Lindley,
Are you saying that we have the ability to completely read people's minds already?
I'm saying that if you can detect a neural signal which is clean enough to show detectable, repeatable changes when someone focuses on a particular word, then there are algorithms which can be used to classify that signal as corresponding to one of several pre-defined words. Perhaps 50 or so words. I'd be surprised if they could do well on more than that; but a trained soldier could communicate a host of concepts to his men with even that much of a vocabulary.
It's not mind-reading, it's just pattern recognition. Train an engine on 100 inputs corresponding to "yes" or "no", and there's a good chance that given a 101st signal, you can correctly classify it as yes or no. You won't get it right all the time, but you'll do better than chance----and once you're better than chance, there are a host of algorithms you can employ at a higher-level to improve your results.
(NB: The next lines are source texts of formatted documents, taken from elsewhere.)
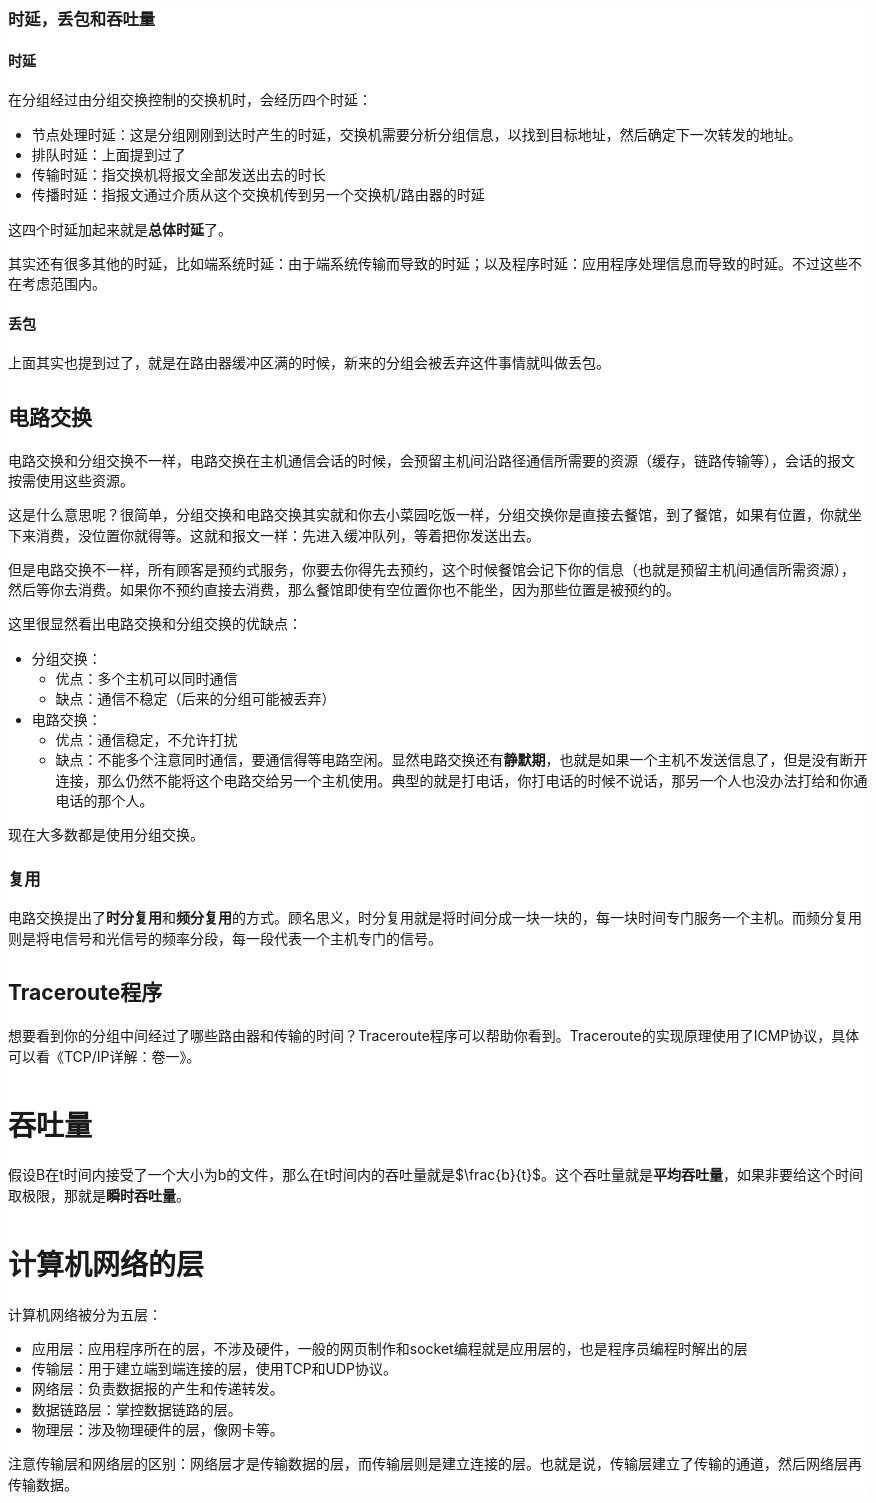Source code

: ### 时延，丢包和吞吐量

#### 时延

在分组经过由分组交换控制的交换机时，会经历四个时延：

* 节点处理时延：这是分组刚刚到达时产生的时延，交换机需要分析分组信息，以找到目标地址，然后确定下一次转发的地址。
* 排队时延：上面提到过了
* 传输时延：指交换机将报文全部发送出去的时长
* 传播时延：指报文通过介质从这个交换机传到另一个交换机/路由器的时延

这四个时延加起来就是**总体时延**了。

其实还有很多其他的时延，比如端系统时延：由于端系统传输而导致的时延；以及程序时延：应用程序处理信息而导致的时延。不过这些不在考虑范围内。

#### 丢包

上面其实也提到过了，就是在路由器缓冲区满的时候，新来的分组会被丢弃这件事情就叫做丢包。

## 电路交换

电路交换和分组交换不一样，电路交换在主机通信会话的时候，会预留主机间沿路径通信所需要的资源（缓存，链路传输等），会话的报文按需使用这些资源。

这是什么意思呢？很简单，分组交换和电路交换其实就和你去小菜园吃饭一样，分组交换你是直接去餐馆，到了餐馆，如果有位置，你就坐下来消费，没位置你就得等。这就和报文一样：先进入缓冲队列，等着把你发送出去。

但是电路交换不一样，所有顾客是预约式服务，你要去你得先去预约，这个时候餐馆会记下你的信息（也就是预留主机间通信所需资源），然后等你去消费。如果你不预约直接去消费，那么餐馆即使有空位置你也不能坐，因为那些位置是被预约的。



这里很显然看出电路交换和分组交换的优缺点：

* 分组交换：
  * 优点：多个主机可以同时通信
  * 缺点：通信不稳定（后来的分组可能被丢弃）
* 电路交换：
  * 优点：通信稳定，不允许打扰
  * 缺点：不能多个注意同时通信，要通信得等电路空闲。显然电路交换还有**静默期**，也就是如果一个主机不发送信息了，但是没有断开连接，那么仍然不能将这个电路交给另一个主机使用。典型的就是打电话，你打电话的时候不说话，那另一个人也没办法打给和你通电话的那个人。

现在大多数都是使用分组交换。

### 复用

电路交换提出了**时分复用**和**频分复用**的方式。顾名思义，时分复用就是将时间分成一块一块的，每一块时间专门服务一个主机。而频分复用则是将电信号和光信号的频率分段，每一段代表一个主机专门的信号。

## Traceroute程序

想要看到你的分组中间经过了哪些路由器和传输的时间？Traceroute程序可以帮助你看到。Traceroute的实现原理使用了ICMP协议，具体可以看《TCP/IP详解：卷一》。

# 吞吐量

假设B在t时间内接受了一个大小为b的文件，那么在t时间内的吞吐量就是$\frac{b}{t}$。这个吞吐量就是**平均吞吐量**，如果非要给这个时间取极限，那就是**瞬时吞吐量**。

# 计算机网络的层

计算机网络被分为五层：

* 应用层：应用程序所在的层，不涉及硬件，一般的网页制作和socket编程就是应用层的，也是程序员编程时解出的层
* 传输层：用于建立端到端连接的层，使用TCP和UDP协议。
* 网络层：负责数据报的产生和传递转发。
* 数据链路层：掌控数据链路的层。
* 物理层：涉及物理硬件的层，像网卡等。

注意传输层和网络层的区别：网络层才是传输数据的层，而传输层则是建立连接的层。也就是说，传输层建立了传输的通道，然后网络层再传输数据。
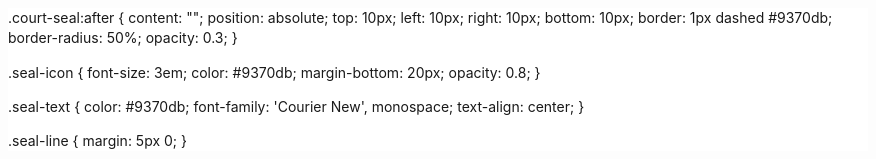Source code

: .court-seal:after {
  content: "";
  position: absolute;
  top: 10px;
  left: 10px;
  right: 10px;
  bottom: 10px;
  border: 1px dashed #9370db;
  border-radius: 50%;
  opacity: 0.3;
}

.seal-icon {
  font-size: 3em;
  color: #9370db;
  margin-bottom: 20px;
  opacity: 0.8;
}

.seal-text {
  color: #9370db;
  font-family: 'Courier New', monospace;
  text-align: center;
}

.seal-line {
  margin: 5px 0;
}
Depending on whether the classification algorithm is generative or discriminative, you might also be able to generate "typical" signals which correspond to a particular word. No telling whether they'd really be meaningful or not, though. If they were that *might* be a minor step towards mind control, but we're well away from that being a real problem I'll bet.
Now, the real problem here is (a) finding the particular signal which will provide sufficient discrimination between words, and (b) detecting that signal with a high enough SNR to be useful with a low-power portable device. Given that DARPA is funding this at all, I'm guessing someone has already demonstrated (a).